In 1962 the Museum was separated from the Yugoslav Academy of Arts and Science and was integrated with the Museum of Serbs in Croatia which became one of its sections. At that time, between 1962 and 1966, the head of the Museum was Fedor Moacanin. After him, the post of the Museum’s director was briefly held by Hrvoje Matkovic.
In the period between 1967 and 1980 the Museum was headed by Dr Lelja Dobronic, and these years marked the beginning of the rise of this institution with an exceptional increase in publishing, research and general museum activities. Numerous catalogues of collections and special exhibitions were published, exhibitions were organised outside the Museum, and the Society of Friends of the History Museum of Croatia was founded. The curators organised numerous excursions and visits to cultural and historical monuments for members of the Society and provided them with guided tours. During the summer ‘Children’s Summer Days’ were organised, and during the year in the Museum’s magnificent baroque hall ‘Evenings at the History Museum of Croatia’ were held with given by numerous masters and music institutions.
After Dr Lelja Dobronic’s retirement, Ivan Barbaric was the Museum’s director between 1980 and 1986, and he was succeeded by Jasna Tomicic.

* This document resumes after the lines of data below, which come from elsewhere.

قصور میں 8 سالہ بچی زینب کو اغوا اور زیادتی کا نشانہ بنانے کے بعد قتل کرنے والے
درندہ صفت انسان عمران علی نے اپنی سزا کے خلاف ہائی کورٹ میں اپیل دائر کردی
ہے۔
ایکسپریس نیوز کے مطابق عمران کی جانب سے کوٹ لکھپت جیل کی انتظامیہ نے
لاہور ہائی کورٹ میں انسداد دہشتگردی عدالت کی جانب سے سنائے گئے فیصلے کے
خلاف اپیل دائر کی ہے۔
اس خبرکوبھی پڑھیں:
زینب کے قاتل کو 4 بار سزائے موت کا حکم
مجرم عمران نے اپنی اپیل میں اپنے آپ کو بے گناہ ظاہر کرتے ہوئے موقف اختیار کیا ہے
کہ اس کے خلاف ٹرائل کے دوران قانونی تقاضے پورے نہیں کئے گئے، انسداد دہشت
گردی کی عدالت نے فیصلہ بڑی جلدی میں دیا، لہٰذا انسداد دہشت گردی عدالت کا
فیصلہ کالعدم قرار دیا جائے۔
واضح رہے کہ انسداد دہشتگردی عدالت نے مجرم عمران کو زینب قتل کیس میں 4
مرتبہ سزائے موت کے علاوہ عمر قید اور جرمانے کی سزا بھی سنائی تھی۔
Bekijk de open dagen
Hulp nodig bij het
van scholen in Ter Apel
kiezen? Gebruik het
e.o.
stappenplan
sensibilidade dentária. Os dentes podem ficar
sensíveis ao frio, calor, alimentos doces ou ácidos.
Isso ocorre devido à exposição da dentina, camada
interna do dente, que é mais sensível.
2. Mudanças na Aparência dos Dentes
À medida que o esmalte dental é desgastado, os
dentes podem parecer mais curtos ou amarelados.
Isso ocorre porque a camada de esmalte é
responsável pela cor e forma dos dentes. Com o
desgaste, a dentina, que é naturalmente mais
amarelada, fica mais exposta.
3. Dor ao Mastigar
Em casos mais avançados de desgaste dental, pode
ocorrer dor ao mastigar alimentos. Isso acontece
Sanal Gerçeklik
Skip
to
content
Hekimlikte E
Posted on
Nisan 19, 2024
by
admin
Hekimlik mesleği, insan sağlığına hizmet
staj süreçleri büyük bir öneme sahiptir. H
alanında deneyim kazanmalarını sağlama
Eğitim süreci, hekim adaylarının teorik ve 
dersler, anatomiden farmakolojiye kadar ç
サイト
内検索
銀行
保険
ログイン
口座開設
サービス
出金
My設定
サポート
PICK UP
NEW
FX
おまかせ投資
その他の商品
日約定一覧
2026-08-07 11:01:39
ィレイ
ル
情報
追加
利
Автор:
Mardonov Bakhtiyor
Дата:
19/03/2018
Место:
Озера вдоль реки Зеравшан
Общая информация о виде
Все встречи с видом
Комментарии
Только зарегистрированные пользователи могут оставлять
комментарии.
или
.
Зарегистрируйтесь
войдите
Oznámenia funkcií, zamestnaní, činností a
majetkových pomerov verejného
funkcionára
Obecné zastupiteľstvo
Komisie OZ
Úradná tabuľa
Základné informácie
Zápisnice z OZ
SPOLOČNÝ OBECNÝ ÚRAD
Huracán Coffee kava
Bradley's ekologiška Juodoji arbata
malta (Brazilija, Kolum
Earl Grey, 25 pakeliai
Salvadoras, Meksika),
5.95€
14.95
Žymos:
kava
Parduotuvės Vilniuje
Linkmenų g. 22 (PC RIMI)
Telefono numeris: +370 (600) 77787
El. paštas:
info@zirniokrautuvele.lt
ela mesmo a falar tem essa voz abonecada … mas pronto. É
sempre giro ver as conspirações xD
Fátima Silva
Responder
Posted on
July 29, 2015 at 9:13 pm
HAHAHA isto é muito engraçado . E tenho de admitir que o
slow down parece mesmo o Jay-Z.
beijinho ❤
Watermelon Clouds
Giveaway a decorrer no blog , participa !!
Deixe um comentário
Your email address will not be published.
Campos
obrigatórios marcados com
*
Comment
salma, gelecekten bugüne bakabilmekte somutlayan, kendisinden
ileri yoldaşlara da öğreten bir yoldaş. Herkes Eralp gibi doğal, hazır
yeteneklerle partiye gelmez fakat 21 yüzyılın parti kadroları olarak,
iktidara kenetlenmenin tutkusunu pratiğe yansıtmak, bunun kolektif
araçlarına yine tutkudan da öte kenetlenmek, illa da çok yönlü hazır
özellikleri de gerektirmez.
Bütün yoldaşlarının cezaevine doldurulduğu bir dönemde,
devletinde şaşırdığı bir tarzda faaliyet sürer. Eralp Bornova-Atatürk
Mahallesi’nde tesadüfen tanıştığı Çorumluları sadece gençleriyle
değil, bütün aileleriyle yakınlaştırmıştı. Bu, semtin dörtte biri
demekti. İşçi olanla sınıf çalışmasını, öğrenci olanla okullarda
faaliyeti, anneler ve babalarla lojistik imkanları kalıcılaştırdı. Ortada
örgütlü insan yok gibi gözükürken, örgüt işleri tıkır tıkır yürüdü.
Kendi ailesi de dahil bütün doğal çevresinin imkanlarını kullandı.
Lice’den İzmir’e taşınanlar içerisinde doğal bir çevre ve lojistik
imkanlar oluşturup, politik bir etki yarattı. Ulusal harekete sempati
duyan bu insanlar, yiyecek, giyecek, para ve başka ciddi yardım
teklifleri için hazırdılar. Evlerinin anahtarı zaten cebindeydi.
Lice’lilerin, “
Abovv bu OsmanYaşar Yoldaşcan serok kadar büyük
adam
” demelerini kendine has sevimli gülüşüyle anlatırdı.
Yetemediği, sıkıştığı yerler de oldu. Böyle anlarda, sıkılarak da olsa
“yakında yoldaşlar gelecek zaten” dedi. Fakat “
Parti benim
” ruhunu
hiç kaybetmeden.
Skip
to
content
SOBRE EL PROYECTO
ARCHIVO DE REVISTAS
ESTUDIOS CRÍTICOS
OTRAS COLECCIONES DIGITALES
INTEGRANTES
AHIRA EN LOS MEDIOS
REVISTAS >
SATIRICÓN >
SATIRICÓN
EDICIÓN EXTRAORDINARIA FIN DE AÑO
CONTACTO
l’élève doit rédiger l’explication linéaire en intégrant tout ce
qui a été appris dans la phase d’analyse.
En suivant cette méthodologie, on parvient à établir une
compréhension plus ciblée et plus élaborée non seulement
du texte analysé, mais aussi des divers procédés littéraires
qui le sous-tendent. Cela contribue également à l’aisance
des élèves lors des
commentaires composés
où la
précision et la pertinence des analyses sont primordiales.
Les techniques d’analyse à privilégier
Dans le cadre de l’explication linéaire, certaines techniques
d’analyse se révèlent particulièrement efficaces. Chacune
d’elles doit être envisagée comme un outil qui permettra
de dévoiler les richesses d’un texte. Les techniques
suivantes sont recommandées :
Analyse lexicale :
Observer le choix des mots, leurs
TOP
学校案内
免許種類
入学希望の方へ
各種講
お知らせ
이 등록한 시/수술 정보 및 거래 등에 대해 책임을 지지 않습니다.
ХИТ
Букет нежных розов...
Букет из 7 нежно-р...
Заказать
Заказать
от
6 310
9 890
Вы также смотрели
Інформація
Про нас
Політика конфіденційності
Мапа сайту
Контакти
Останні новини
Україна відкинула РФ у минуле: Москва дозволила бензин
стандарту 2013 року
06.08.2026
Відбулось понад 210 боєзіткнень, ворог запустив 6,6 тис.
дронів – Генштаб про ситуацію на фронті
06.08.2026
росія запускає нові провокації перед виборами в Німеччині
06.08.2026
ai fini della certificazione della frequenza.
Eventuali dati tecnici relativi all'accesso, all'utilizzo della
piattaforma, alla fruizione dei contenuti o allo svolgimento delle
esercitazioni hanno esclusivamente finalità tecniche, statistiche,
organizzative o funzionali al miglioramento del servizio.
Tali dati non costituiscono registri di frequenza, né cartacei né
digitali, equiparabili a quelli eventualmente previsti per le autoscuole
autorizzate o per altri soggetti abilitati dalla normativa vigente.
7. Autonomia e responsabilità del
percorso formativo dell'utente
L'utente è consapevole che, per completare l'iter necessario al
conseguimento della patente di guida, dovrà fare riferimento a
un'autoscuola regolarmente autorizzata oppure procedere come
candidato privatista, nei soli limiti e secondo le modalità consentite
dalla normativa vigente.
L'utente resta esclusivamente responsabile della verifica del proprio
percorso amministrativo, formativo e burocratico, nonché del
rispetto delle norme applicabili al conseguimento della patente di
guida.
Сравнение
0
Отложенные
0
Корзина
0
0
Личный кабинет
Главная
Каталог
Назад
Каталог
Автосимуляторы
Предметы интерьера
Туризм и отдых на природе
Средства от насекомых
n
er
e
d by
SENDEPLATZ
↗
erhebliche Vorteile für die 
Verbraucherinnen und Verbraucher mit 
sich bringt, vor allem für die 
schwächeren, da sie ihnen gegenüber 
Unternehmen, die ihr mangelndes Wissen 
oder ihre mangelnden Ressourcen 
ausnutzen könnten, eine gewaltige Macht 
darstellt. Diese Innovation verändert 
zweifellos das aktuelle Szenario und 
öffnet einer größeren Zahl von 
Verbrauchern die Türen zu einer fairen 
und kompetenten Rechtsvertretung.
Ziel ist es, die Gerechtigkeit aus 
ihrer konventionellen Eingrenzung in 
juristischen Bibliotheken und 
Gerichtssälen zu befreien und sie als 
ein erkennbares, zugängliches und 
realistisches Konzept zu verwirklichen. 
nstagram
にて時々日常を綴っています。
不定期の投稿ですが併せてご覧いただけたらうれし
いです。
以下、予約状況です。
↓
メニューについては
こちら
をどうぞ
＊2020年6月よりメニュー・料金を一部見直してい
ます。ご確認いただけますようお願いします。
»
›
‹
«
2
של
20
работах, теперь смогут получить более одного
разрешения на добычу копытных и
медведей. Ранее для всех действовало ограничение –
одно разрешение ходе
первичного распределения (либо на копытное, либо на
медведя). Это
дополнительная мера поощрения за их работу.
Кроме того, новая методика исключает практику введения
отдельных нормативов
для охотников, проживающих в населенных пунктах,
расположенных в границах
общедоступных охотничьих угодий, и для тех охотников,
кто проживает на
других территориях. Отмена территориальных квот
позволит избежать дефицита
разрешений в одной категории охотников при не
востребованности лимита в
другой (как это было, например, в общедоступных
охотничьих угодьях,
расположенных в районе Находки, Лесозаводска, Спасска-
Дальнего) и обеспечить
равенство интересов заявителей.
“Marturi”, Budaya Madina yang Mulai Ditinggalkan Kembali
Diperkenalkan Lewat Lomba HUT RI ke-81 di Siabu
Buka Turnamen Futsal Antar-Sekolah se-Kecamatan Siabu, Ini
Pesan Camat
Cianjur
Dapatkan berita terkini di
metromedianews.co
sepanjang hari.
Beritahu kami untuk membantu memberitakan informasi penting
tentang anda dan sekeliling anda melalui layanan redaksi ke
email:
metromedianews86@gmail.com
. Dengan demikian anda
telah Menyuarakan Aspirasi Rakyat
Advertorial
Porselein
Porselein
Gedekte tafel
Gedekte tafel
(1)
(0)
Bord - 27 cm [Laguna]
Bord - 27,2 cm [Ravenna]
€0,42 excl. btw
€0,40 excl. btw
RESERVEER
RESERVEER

During this most recent period the History Museum of Croatia and the Museum of the Revolution of the Peoples of Croatia merged to form the Croatian History Museum. Unfortunately, almost all of the holdings of those two museums are today kept in the same building, the Rauch Palace, to which the historical collections were moved in 1959 in order to provide them with more space. As far as the collections are concerned, the entire holdings are divided into 16 sections, each with its own head and curator. Several tens of thousands of objects are kept at the Museum today, so that we can echo the words: ‘There is no more room at the National Hall.’